The prospect lists keep on coming, and last Friday evening MLB.com put out their Top 100 list.
Not much new for fans of the Cincinnati Reds as all five Reds that were represented on Baseball Prospectus's list were also represented on MLB.com's list. Of course, they're not listed in the same order, and MLB.com likes Jesse Winker (just slightly) more than Robert Stephenson.
Winker slots in at #34 on MLB.com's list, directly in front of Robert Stephenson at #35. It seems like the Rankers in Chief at MLB.com weren't too worried with WInker's up-and-down year.
It's often said that adversity can be the best teacher. Winker enrolled in a master class during the first half of 2015 in Double-A. How he finished the year shows just how well the outfielder can make adjustments.
The 2012 supplemental first-round pick had just a .700 OPS in the first half of the 2015 season, but Winker had a .941 OPS in the second half of the Southern League season. The key for the left-handed-hitting outfielder was he didn't chase results and get out of his game plan.
The scouting report mentions how advanced Winker's approach is, regardless of how much of a question the home run power is. It also notes that, despite the offensive struggles, Winker worked on and improved in his fielding and base running.
Right behind Winker sits Stephenson, and the scouts at MLB.com tend to have a similar approach to his developments as those here at Red Reporter.
More than anything, it comes down to fastball command for Stephenson. When he hits his spots, he still looks like a future frontline starter with three plus pitches at his disposal. Just 23 for all of 2016 and with Cincinnati in rebuilding mode, there's no reason to rush Stephenson or to change his developmental path as a starter.
The next three Reds on the list are clustered toward the bottom third, where Cody Reed checks in at #66, Amir Garrett at #69 (nice), and Jose Peraza at #71.
Of note here is that while they ranked him as Cincinnati's best prospect just a few months ago, MLB Pipeline is no longer all that high on Peraza. The former top prospect in Atlanta's system and top four prospect in Los Angeles's system, the oft-traded 21 year old prospect is now fifth in Cincinnati's system (one that doesn't feature a Corey Seager, Julio Urias, or Jose De Leon) by their standings. He tumbled from a top 25 prospect in their eyes to #71 in just one year.

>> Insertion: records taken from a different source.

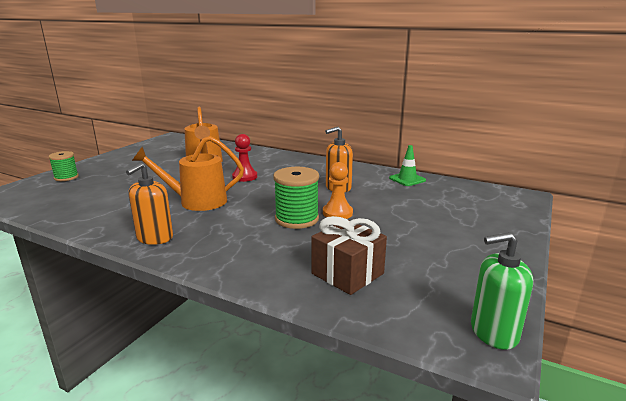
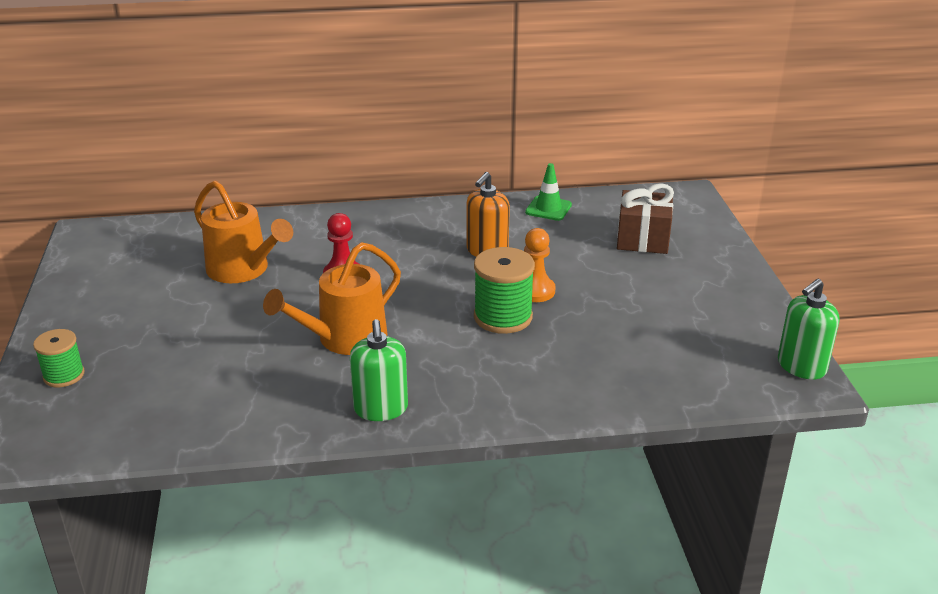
camera: 35 degrees left, 10 degrees up
orange soap dispenser [126,162,173,245] -> green soap dispenser [350,319,408,421]
brown gift [311,216,387,295] -> brown gift moved to [617,183,674,254]

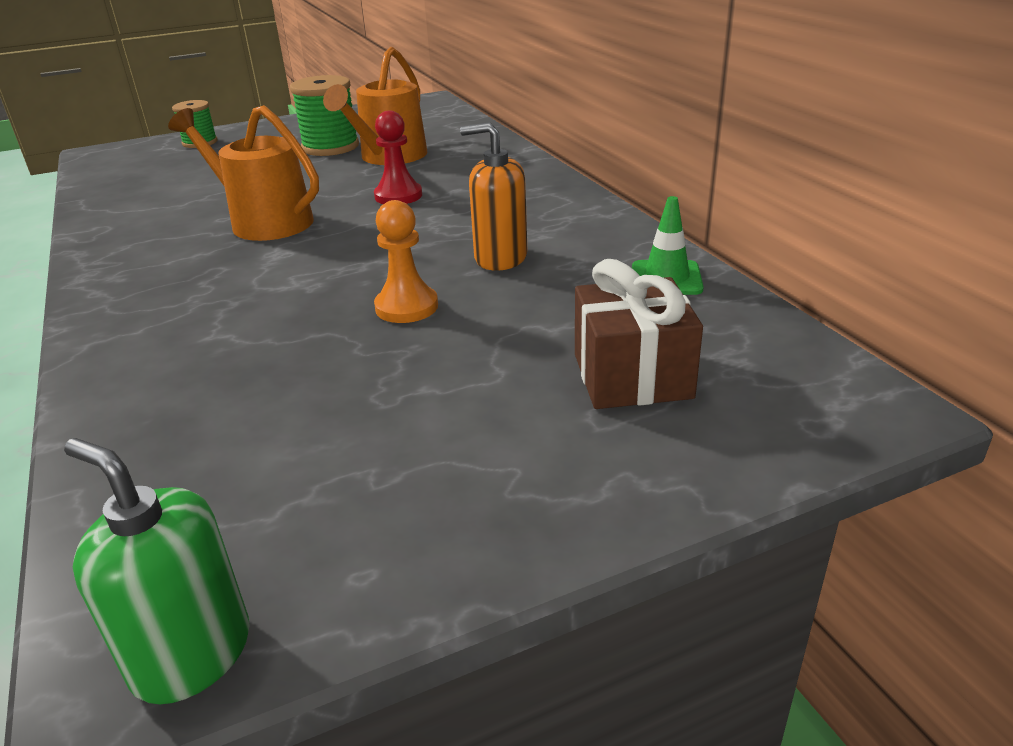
camera: 75 degrees right, 0 degrees up
green soap dispenser [350,319,408,421] -> none
green spool [474,247,535,334] -> green spool moved to [290,75,359,156]

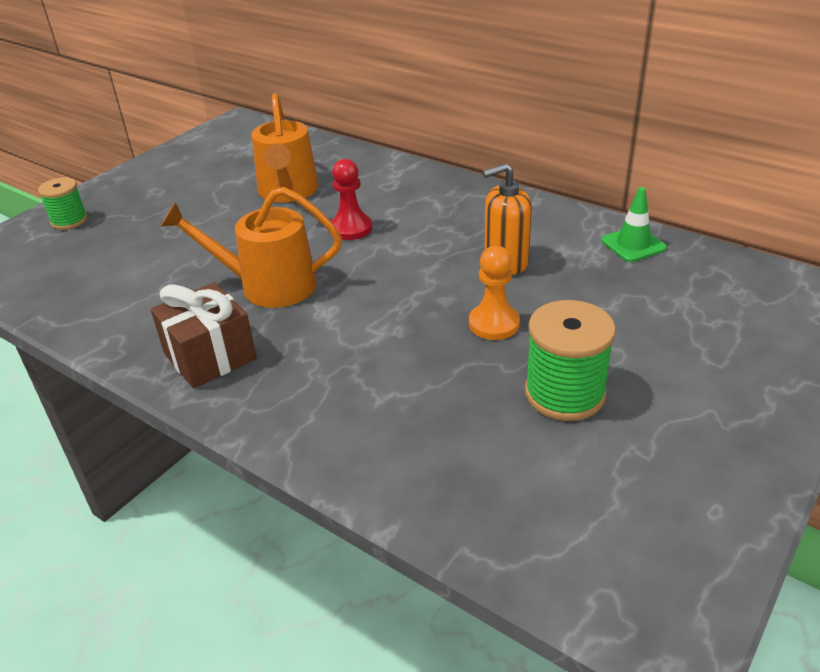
camera: 30 degrees left, 5 degrees up
green soap dispenser [64,438,250,704] -> none
green spool [290,75,359,156] -> green spool moved to [525,300,616,421]
brown gift [575,259,703,409] -> brown gift moved to [151,282,257,388]

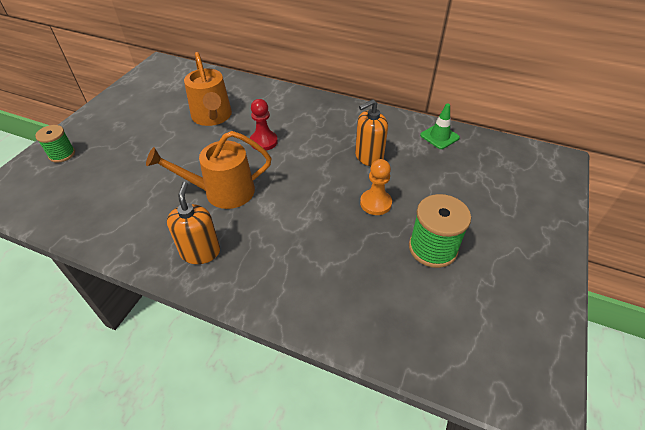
camera: 15 degrees left, 10 degrees up
brown gift [151,282,257,388] -> orange soap dispenser [167,182,220,264]

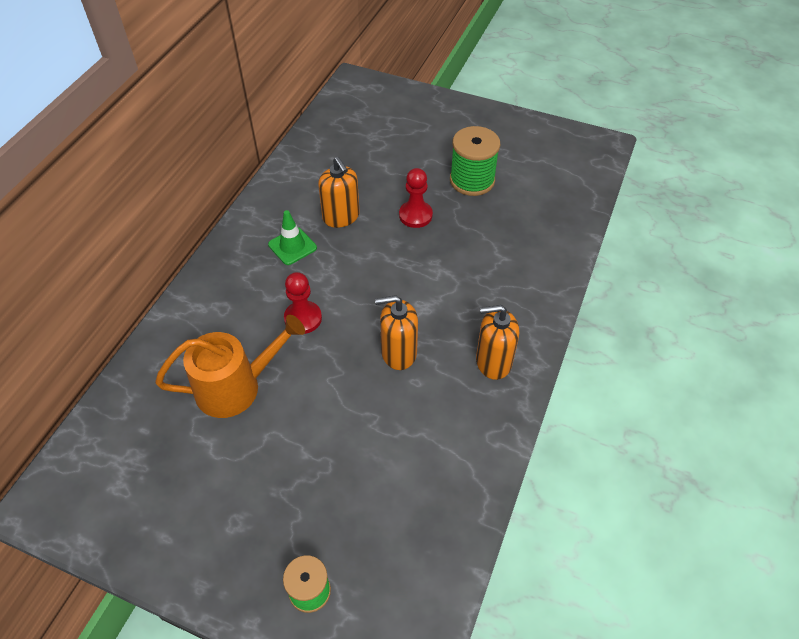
camera: 90 degrees left, 5 degrees up
orange watering can [146,131,271,209] -> orange soap dispenser [375,295,418,370]
orange pawn [360,159,392,215] -> red pawn [399,168,433,228]
green traffic cone [420,103,460,149] -> green traffic cone moved to [268,210,317,265]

His low strikeout rate really appealed to Cincinnati, as did his line-drive rate, though he doesn't have much power. Peraza does need to improve his on-base skills to fit the profile as a top-of-the-order catalyst. He has plus speed and should continue to be a basestealing threat. Initially a shortstop, Peraza moved to second because of Andrelton Simmons in Atlanta, and he saw some time in the outfield in 2015. The Reds think he has the chance to be a plus defender at second when all is said and done.
Peraza is ready for a longer look in the big leagues after his 2015 debut was cut short by a hamstring injury. What his ultimate role is remains to be seen, but Cincinnati feels he has the upside of a big league regular at second base.
Not exactly a shining report, but Peraza is still young and could be making an impact sooner rather than later. There's certainly upside here, even if it seems the entire world is souring on his prospect status.